# [Record excerpts]
──────────────────────────────
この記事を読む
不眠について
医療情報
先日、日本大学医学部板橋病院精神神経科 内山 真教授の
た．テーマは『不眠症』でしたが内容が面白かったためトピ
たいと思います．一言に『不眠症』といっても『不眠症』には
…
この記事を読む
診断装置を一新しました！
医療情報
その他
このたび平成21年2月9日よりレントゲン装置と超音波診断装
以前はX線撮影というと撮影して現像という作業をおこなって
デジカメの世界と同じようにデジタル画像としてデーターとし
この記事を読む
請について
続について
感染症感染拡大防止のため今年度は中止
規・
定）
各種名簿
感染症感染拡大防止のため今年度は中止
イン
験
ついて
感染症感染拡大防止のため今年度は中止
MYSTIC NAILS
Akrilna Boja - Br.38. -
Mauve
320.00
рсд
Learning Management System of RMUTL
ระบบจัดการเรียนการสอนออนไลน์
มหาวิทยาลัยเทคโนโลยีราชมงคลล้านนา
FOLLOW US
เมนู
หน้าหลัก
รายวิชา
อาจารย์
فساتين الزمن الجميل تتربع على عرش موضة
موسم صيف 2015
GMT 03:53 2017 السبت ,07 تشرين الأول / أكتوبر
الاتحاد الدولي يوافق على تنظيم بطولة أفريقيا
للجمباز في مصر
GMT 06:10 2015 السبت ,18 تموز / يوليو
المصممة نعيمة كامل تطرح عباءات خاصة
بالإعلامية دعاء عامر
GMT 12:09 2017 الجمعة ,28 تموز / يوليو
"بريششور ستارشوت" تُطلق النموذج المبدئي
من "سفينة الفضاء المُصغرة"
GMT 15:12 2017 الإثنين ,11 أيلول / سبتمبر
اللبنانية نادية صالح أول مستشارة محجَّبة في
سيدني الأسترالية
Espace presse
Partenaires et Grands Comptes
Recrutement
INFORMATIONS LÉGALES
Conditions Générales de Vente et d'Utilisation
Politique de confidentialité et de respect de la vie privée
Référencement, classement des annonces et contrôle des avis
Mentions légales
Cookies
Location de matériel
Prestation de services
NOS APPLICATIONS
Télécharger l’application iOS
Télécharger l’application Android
──────────────────────────────
# [Activity]
From the preceding records, count the lines where "يوليو" occurs and reply with the number only.

# [Result of this task]
2